## [Entries shown]
--

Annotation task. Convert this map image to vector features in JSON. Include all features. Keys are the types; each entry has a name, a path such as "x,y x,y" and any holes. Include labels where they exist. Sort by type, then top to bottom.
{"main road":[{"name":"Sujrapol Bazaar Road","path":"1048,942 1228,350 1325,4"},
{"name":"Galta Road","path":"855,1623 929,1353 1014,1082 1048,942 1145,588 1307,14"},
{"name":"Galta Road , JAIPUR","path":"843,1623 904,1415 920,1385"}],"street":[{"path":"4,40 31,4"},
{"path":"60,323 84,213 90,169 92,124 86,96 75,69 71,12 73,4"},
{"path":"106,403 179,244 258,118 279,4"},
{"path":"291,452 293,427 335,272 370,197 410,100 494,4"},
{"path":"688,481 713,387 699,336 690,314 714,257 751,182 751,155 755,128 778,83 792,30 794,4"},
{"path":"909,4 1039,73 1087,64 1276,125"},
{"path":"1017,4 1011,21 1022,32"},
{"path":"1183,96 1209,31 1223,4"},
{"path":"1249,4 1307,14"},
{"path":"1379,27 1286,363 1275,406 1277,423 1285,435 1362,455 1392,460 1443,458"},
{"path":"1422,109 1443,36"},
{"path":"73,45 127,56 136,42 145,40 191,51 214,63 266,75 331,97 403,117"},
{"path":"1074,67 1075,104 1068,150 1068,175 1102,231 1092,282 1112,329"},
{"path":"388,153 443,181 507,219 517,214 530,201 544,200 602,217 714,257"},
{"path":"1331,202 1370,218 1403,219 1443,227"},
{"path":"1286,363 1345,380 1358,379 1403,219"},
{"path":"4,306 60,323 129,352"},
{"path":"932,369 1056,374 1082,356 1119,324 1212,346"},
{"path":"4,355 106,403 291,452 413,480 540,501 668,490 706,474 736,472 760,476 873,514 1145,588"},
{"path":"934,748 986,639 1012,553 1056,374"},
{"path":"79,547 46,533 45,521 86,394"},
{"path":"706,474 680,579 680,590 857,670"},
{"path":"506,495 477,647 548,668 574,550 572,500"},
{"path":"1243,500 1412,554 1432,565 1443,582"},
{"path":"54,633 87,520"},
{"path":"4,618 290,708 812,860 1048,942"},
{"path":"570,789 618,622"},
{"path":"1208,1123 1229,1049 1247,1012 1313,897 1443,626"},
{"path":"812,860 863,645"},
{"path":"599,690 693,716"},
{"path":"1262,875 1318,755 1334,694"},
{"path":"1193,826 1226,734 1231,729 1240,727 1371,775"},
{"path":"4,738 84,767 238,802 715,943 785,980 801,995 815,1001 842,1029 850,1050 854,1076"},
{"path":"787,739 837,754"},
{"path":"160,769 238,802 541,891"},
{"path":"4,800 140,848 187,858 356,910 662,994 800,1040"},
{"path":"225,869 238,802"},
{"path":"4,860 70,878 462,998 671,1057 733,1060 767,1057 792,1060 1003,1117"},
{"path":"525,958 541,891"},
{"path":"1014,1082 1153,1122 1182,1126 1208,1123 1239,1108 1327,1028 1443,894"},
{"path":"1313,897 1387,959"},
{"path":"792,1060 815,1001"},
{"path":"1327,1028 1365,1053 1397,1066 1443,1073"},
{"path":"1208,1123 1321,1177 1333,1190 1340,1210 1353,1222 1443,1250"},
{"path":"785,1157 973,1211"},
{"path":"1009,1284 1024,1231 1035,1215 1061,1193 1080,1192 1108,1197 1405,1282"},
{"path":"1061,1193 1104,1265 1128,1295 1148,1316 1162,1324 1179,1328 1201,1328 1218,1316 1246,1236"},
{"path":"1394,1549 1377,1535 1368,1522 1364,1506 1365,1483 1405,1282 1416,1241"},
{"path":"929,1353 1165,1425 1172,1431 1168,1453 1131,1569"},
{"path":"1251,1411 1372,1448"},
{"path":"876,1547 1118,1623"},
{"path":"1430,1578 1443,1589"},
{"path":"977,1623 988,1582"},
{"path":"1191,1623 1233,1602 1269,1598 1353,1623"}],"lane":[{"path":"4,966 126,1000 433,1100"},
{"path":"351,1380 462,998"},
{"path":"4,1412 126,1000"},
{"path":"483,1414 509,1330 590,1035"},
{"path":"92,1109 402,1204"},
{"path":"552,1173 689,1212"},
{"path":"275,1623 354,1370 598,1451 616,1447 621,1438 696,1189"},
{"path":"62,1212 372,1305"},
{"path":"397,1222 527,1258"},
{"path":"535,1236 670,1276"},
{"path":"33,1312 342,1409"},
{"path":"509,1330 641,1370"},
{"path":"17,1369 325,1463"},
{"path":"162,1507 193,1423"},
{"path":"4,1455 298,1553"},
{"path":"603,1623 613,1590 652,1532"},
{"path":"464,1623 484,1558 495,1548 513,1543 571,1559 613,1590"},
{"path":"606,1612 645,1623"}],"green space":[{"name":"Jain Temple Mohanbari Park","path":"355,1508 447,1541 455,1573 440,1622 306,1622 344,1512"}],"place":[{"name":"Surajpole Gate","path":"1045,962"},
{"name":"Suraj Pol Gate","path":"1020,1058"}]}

--

## [Exercise details]
Your answer must be every record above, retyped exactly.

## [Reply to the task]
Annotation task. Convert this map image to vector features in JSON. Include all features. Keys are the types; each entry has a name, a path such as "x,y x,y" and any holes. Include labels where they exist. Sort by type, then top to bottom.
{"main road":[{"name":"Sujrapol Bazaar Road","path":"1048,942 1228,350 1325,4"},
{"name":"Galta Road","path":"855,1623 929,1353 1014,1082 1048,942 1145,588 1307,14"},
{"name":"Galta Road , JAIPUR","path":"843,1623 904,1415 920,1385"}],"street":[{"path":"4,40 31,4"},
{"path":"60,323 84,213 90,169 92,124 86,96 75,69 71,12 73,4"},
{"path":"106,403 179,244 258,118 279,4"},
{"path":"291,452 293,427 335,272 370,197 410,100 494,4"},
{"path":"688,481 713,387 699,336 690,314 714,257 751,182 751,155 755,128 778,83 792,30 794,4"},
{"path":"909,4 1039,73 1087,64 1276,125"},
{"path":"1017,4 1011,21 1022,32"},
{"path":"1183,96 1209,31 1223,4"},
{"path":"1249,4 1307,14"},
{"path":"1379,27 1286,363 1275,406 1277,423 1285,435 1362,455 1392,460 1443,458"},
{"path":"1422,109 1443,36"},
{"path":"73,45 127,56 136,42 145,40 191,51 214,63 266,75 331,97 403,117"},
{"path":"1074,67 1075,104 1068,150 1068,175 1102,231 1092,282 1112,329"},
{"path":"388,153 443,181 507,219 517,214 530,201 544,200 602,217 714,257"},
{"path":"1331,202 1370,218 1403,219 1443,227"},
{"path":"1286,363 1345,380 1358,379 1403,219"},
{"path":"4,306 60,323 129,352"},
{"path":"932,369 1056,374 1082,356 1119,324 1212,346"},
{"path":"4,355 106,403 291,452 413,480 540,501 668,490 706,474 736,472 760,476 873,514 1145,588"},
{"path":"934,748 986,639 1012,553 1056,374"},
{"path":"79,547 46,533 45,521 86,394"},
{"path":"706,474 680,579 680,590 857,670"},
{"path":"506,495 477,647 548,668 574,550 572,500"},
{"path":"1243,500 1412,554 1432,565 1443,582"},
{"path":"54,633 87,520"},
{"path":"4,618 290,708 812,860 1048,942"},
{"path":"570,789 618,622"},
{"path":"1208,1123 1229,1049 1247,1012 1313,897 1443,626"},
{"path":"812,860 863,645"},
{"path":"599,690 693,716"},
{"path":"1262,875 1318,755 1334,694"},
{"path":"1193,826 1226,734 1231,729 1240,727 1371,775"},
{"path":"4,738 84,767 238,802 715,943 785,980 801,995 815,1001 842,1029 850,1050 854,1076"},
{"path":"787,739 837,754"},
{"path":"160,769 238,802 541,891"},
{"path":"4,800 140,848 187,858 356,910 662,994 800,1040"},
{"path":"225,869 238,802"},
{"path":"4,860 70,878 462,998 671,1057 733,1060 767,1057 792,1060 1003,1117"},
{"path":"525,958 541,891"},
{"path":"1014,1082 1153,1122 1182,1126 1208,1123 1239,1108 1327,1028 1443,894"},
{"path":"1313,897 1387,959"},
{"path":"792,1060 815,1001"},
{"path":"1327,1028 1365,1053 1397,1066 1443,1073"},
{"path":"1208,1123 1321,1177 1333,1190 1340,1210 1353,1222 1443,1250"},
{"path":"785,1157 973,1211"},
{"path":"1009,1284 1024,1231 1035,1215 1061,1193 1080,1192 1108,1197 1405,1282"},
{"path":"1061,1193 1104,1265 1128,1295 1148,1316 1162,1324 1179,1328 1201,1328 1218,1316 1246,1236"},
{"path":"1394,1549 1377,1535 1368,1522 1364,1506 1365,1483 1405,1282 1416,1241"},
{"path":"929,1353 1165,1425 1172,1431 1168,1453 1131,1569"},
{"path":"1251,1411 1372,1448"},
{"path":"876,1547 1118,1623"},
{"path":"1430,1578 1443,1589"},
{"path":"977,1623 988,1582"},
{"path":"1191,1623 1233,1602 1269,1598 1353,1623"}],"lane":[{"path":"4,966 126,1000 433,1100"},
{"path":"351,1380 462,998"},
{"path":"4,1412 126,1000"},
{"path":"483,1414 509,1330 590,1035"},
{"path":"92,1109 402,1204"},
{"path":"552,1173 689,1212"},
{"path":"275,1623 354,1370 598,1451 616,1447 621,1438 696,1189"},
{"path":"62,1212 372,1305"},
{"path":"397,1222 527,1258"},
{"path":"535,1236 670,1276"},
{"path":"33,1312 342,1409"},
{"path":"509,1330 641,1370"},
{"path":"17,1369 325,1463"},
{"path":"162,1507 193,1423"},
{"path":"4,1455 298,1553"},
{"path":"603,1623 613,1590 652,1532"},
{"path":"464,1623 484,1558 495,1548 513,1543 571,1559 613,1590"},
{"path":"606,1612 645,1623"}],"green space":[{"name":"Jain Temple Mohanbari Park","path":"355,1508 447,1541 455,1573 440,1622 306,1622 344,1512"}],"place":[{"name":"Surajpole Gate","path":"1045,962"},
{"name":"Suraj Pol Gate","path":"1020,1058"}]}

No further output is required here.